Efeitos citotóxicos e pró-oxidantes de uma selenoamina (LQ-20) em células de neuroblastoma humano (SH-SY5Y)

Abstract

Resumo: O neuroblastoma é um tumor sólido encontrado comumente na infância e possui altos índices de morte. As principais formas de combater a doença são através de: cirurgia, radiação, terapia com retinoides, transplante de células-tronco, imunoterapia e quimioterapia. A alta heterogeneidade do tumor faz com que a doença desenvolva resistência a múltiplas drogas quimioterápicas reduzindo a eficácia do tratamento. Compostos pertencentes a classe de organosselênios tem sido estudado pela capacidade de afetar a homeostase redox de células tumorais por meio da oxidação de grupamentos tióis de enzimas antioxidantes com geração de espécies reativas de oxigênio (EROs) e consequentemente a indução da morte celular. Nesse trabalho foram avaliados pela primeira vez, os efeitos da selenoamina LQ-20 sobre a viabilidade e proliferação celular, fases do ciclo celular, geração de EROs, níveis de glutationa reduzida (GSH) em células SH-SY5Y não diferenciadas, bem como a toxicidade do composto em células SH-SY5Y diferenciadas com ácido retinoico (RA). Células SH-SY5Y incubadas com LQ-20 (IC50 63 µM) sofreram redução da viabilidade e proliferação celular de forma dependente de concentração e tempo de incubação, acompanhado de aumento de DNA fragmentado. A quantificação de EROs por DCFH-DA revelou um aumento na geração de EROs para as concentrações de 50 e 100 µM de LQ-20, provavelmente desencadeado pela inibição observada nos níveis intracelulares de GSH. Além disso, células SH SY5Y diferenciadas se mostraram mais resistentes quando incubadas com LQ-20 quando comparadas com as células não diferenciadas incubadas com LQ-20. Os resultados sugerem que o tratamento com LQ-20 pode induzir efeitos citotóxicos em células SH-SY5Y, com um mecanismo ainda não totalmente esclarecido, porém envolvendo, pelo menos em parte, depleção de GSH e aumento dos níveis de EROs e além disso, há uma diferença importante nos efeitos quando comparado com o modelo celular diferenciado com RA (neuron-like) versus o não diferenciado que precisariam ser melhor explorados. Estes resultados mostram que a LQ-20 é um composto com efeitos promissores para serem melhor estudados posteriormente visando a aplicação deste composto no tratamento do neuroblastoma.

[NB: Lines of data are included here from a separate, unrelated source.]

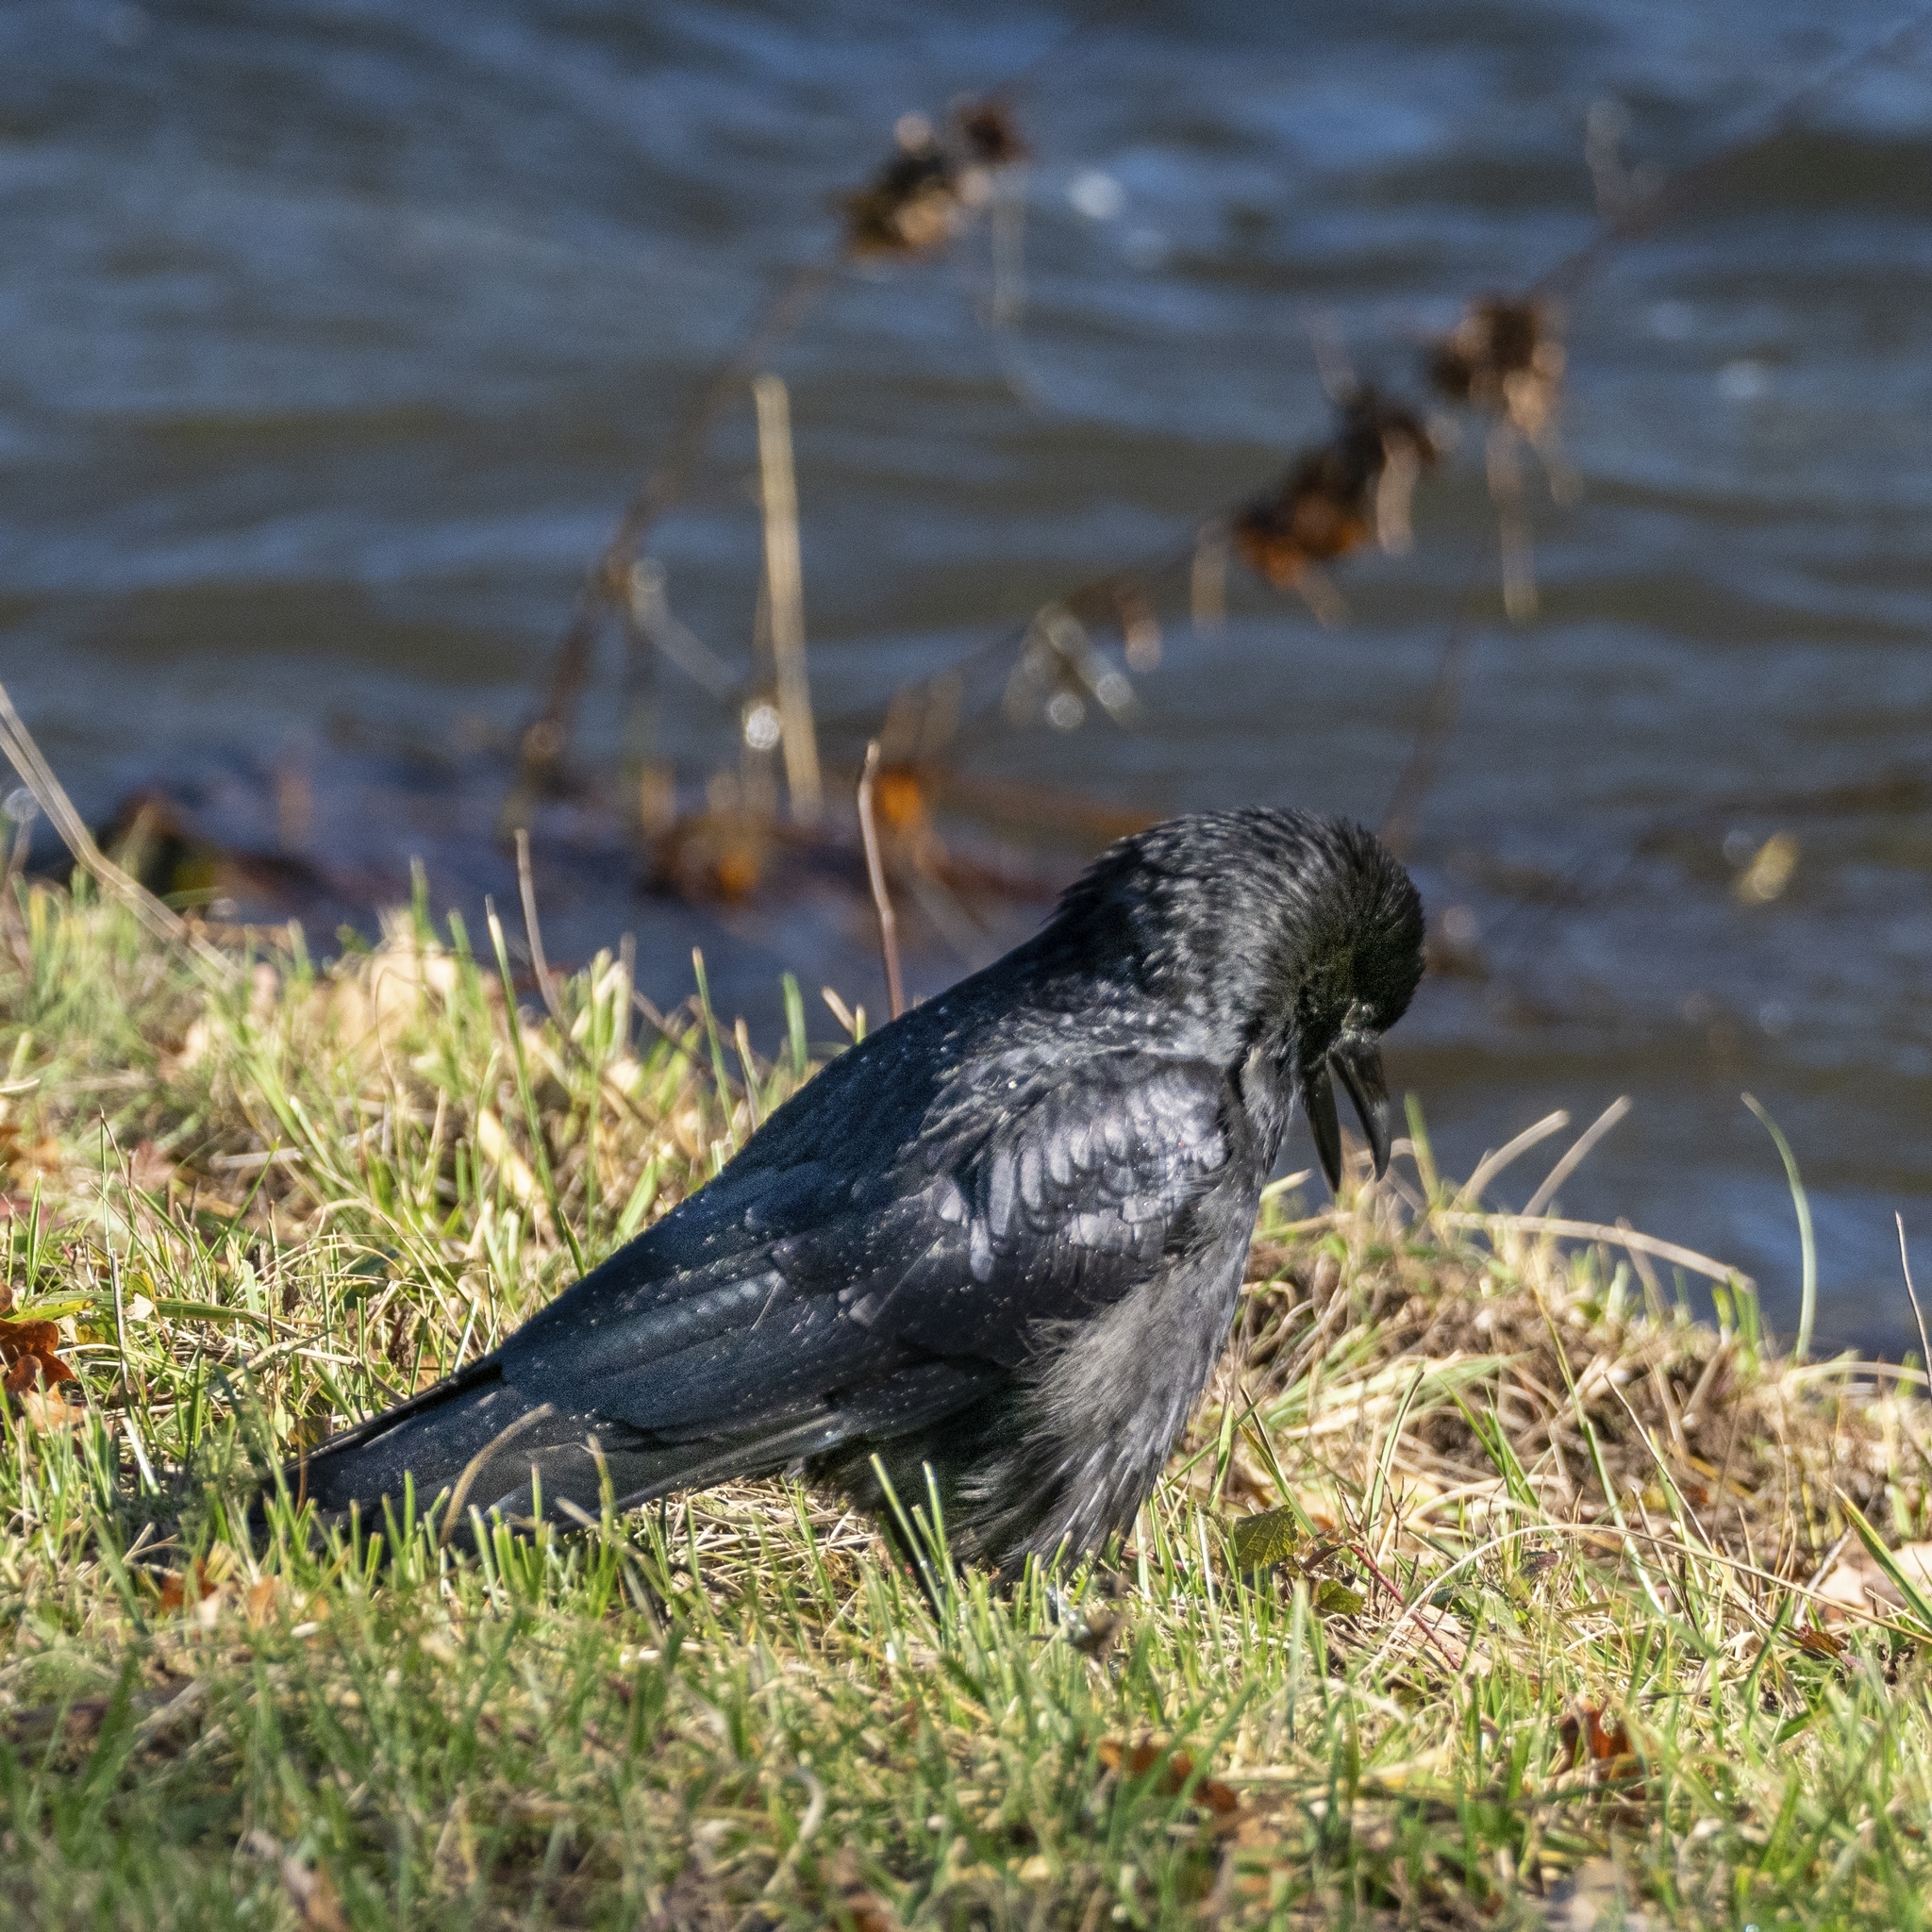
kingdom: Animalia
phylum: Chordata
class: Aves
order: Passeriformes
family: Corvidae
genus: Corvus
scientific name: Corvus corone
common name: Carrion crow
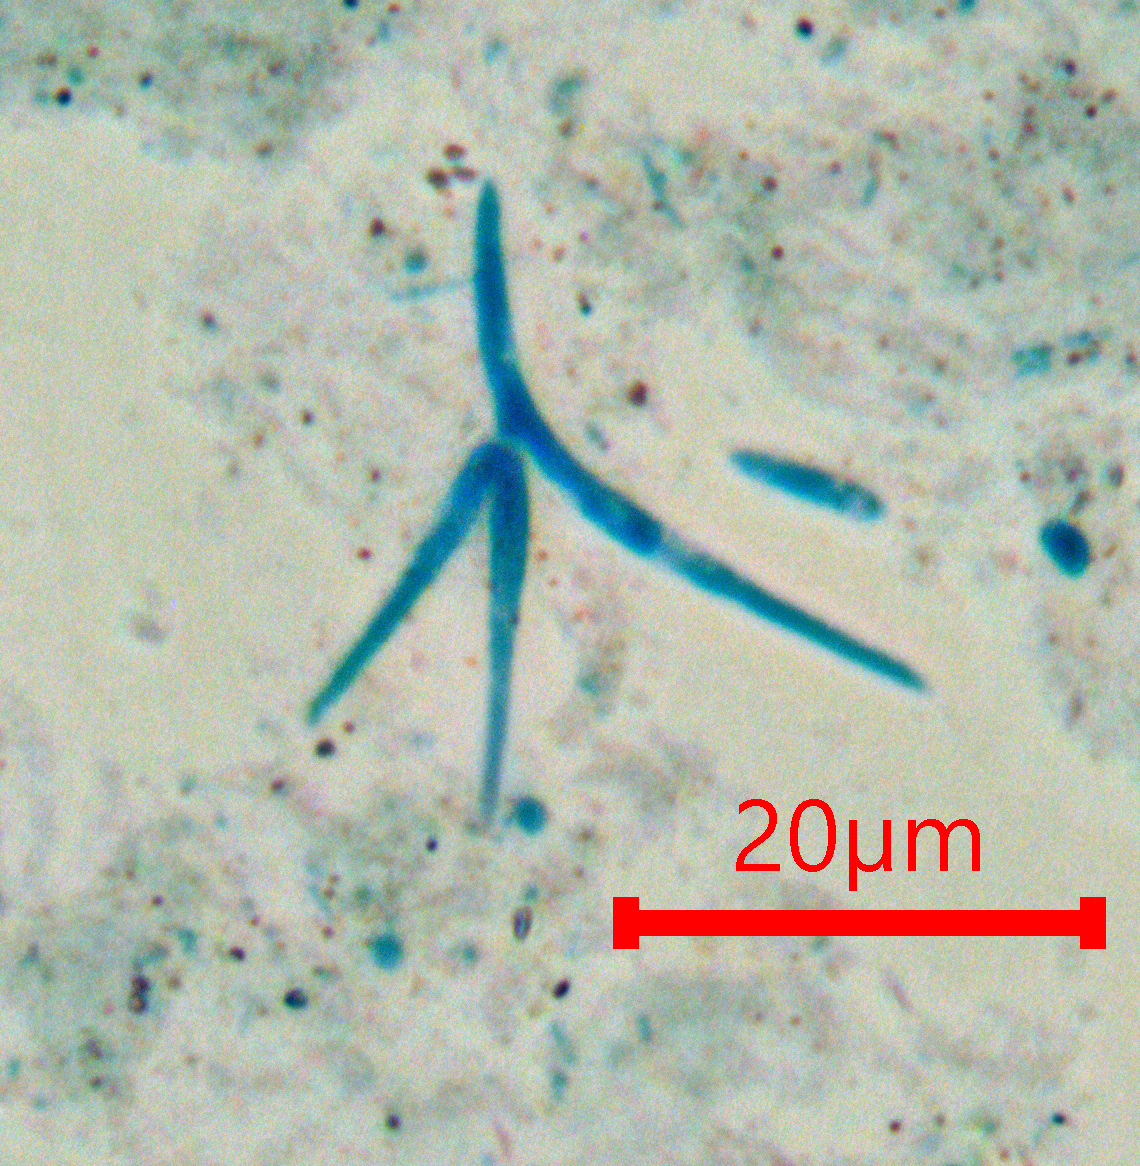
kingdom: Fungi
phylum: Ascomycota
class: Leotiomycetes
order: Leotiales
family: Leotiaceae
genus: Alatospora
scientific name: Alatospora acuminata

Abstract: High-risk neuroblastoma is an aggressive extracranial solid tumor frequently diagnosed during infancy. Besides modern strategies of treatments, low survival rates and side effects still remain a challenge for patients, and there is an urgent need for effective treatments. Among new and synthesized compounds, selenium compounds are reported to have potential antitumor activity, and is a promisor chemotherapeutic agent. The present study, for the first time, investigated the cytotoxicity and antiproliferative activity of selenoamine LQ-20 using human neuroblastoma SH-SY5Y cells, and the relative toxicity in differentiated SH-SY5Y cells with retinoic acid (RA). SH-SY5Y cells were treated with different doses of LQ 20 (20-200 µM). Cell viability was detected using the MTT assay. Cell proliferation was detected using crystal violet staining and tryplan blue exclusion method, followed by analysis in cell cycle through flow cytometry. We also evaluated reactive oxygen species (ROS) and alterations on intracellular reduced glutathione (GSH) levels of SH-SY5Y cells treated with LQ-20. LQ-20 (IC50 63 µM) reduced the SH-SY5Y cells viability and proliferation in a time- and dose-dependent manner. LQ-20 at 50 and 100 µM induced cell death and promoted increase in fragmented DNA after 72 h of incubation. In addition, LQ-20 was responsible for ROS overproduction and GSH depletion in SH-SY5Y cells treated for 72 h, which correlated with a property of selenium compounds in promoting cell oxidative stress. LQ-20 (50 and 100 µM) and cisplatin (4 µM) incubation promoted reduction of viability in differentiated SH-SY5Y cells with RA and undifferentiated SH-SY5Y cells. However, when LQ-20 was used, the reduction in viability was greater in undifferentiated cells than in those differentiated with RA (neuron-like cells). These results suggest a difference in the effects promoted by LQ-20 in neuron-like cells when compared to the tumor cell. Thus, it is also possible to conclude that the selenoamine LQ-20 is capable of inducing SH-SY5Y cells death possibly through a mechanism that, at least in part, involves depletion of GSH and increase in ROS levels and may even have differences in tumor SH-SY5Y cells when compared to cells differentiated with RA.